The challenges in uncovering resistance mechanisms and designing effective combination strategies to control evolutionary processes and prevent therapeutic failure apply more broadly. We are motivated by two questions: Can we predict the evolution to resistance by characterizing genetic alterations that contribute to modified phenotypic fitness? Given an evolutionary landscape and a set of candidate therapies, can we computationally synthesize treatment strategies that control evolution to resistance?

To address the first question, we propose a mathematical framework to reason about evolutionary dynamics of HIV from computationally derived Gibbs energy fitness landscapes -- expanding the theoretical concept of an evolutionary landscape originally conceived by Sewall Wright to a computable, quantifiable, multidimensional, structurally defined fitness surface upon which to study complex HIV evolutionary outcomes.

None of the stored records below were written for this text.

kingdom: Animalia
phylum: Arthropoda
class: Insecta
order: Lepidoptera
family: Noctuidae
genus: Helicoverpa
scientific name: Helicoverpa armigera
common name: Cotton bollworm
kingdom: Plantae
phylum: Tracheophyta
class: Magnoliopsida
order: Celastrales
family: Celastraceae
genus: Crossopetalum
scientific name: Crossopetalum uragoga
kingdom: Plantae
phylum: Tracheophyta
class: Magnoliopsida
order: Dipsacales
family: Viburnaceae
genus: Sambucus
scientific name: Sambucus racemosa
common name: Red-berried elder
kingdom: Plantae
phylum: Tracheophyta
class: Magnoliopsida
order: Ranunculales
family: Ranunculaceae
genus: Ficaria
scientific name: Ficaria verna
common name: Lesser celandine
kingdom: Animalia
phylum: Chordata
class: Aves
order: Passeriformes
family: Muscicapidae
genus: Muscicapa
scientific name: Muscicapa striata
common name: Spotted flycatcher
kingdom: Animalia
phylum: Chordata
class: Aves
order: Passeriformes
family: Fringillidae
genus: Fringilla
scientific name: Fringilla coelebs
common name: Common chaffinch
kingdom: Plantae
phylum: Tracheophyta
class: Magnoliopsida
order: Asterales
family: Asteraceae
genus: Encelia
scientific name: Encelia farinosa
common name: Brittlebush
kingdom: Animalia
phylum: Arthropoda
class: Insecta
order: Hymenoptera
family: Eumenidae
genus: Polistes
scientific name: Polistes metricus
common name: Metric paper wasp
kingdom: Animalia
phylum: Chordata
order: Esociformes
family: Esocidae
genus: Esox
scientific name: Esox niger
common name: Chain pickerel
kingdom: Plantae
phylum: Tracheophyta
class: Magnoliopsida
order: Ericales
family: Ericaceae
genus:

To design combination treatment strategies that control evolution to resistance, we propose a methodology that solves for optimal combinations and concentrations of candidate therapies, and allows for the ability to quantifiably explore tradeoffs in treatment design, such as limiting the number of candidate therapies in the combination, dosage constraints and robustness to error. Our algorithm is based on the application of recent results in optimal control to an HIV evolutionary dynamics model and is constructed from experimentally derived antibody resistant phenotypes and their single antibody pharmacodynamics. This method represents a first step towards integrating principled engineering techniques with an experimentally based mathematical model in the rational design of combination treatment strategies and offers predictive understanding of the effects of combination therapies of evolutionary dynamics and resistance of HIV. Preliminary in vitro studies suggest that the combination antibody therapies predicted by our algorithm can neutralize heterogeneous viral populations despite containing resistant mutations.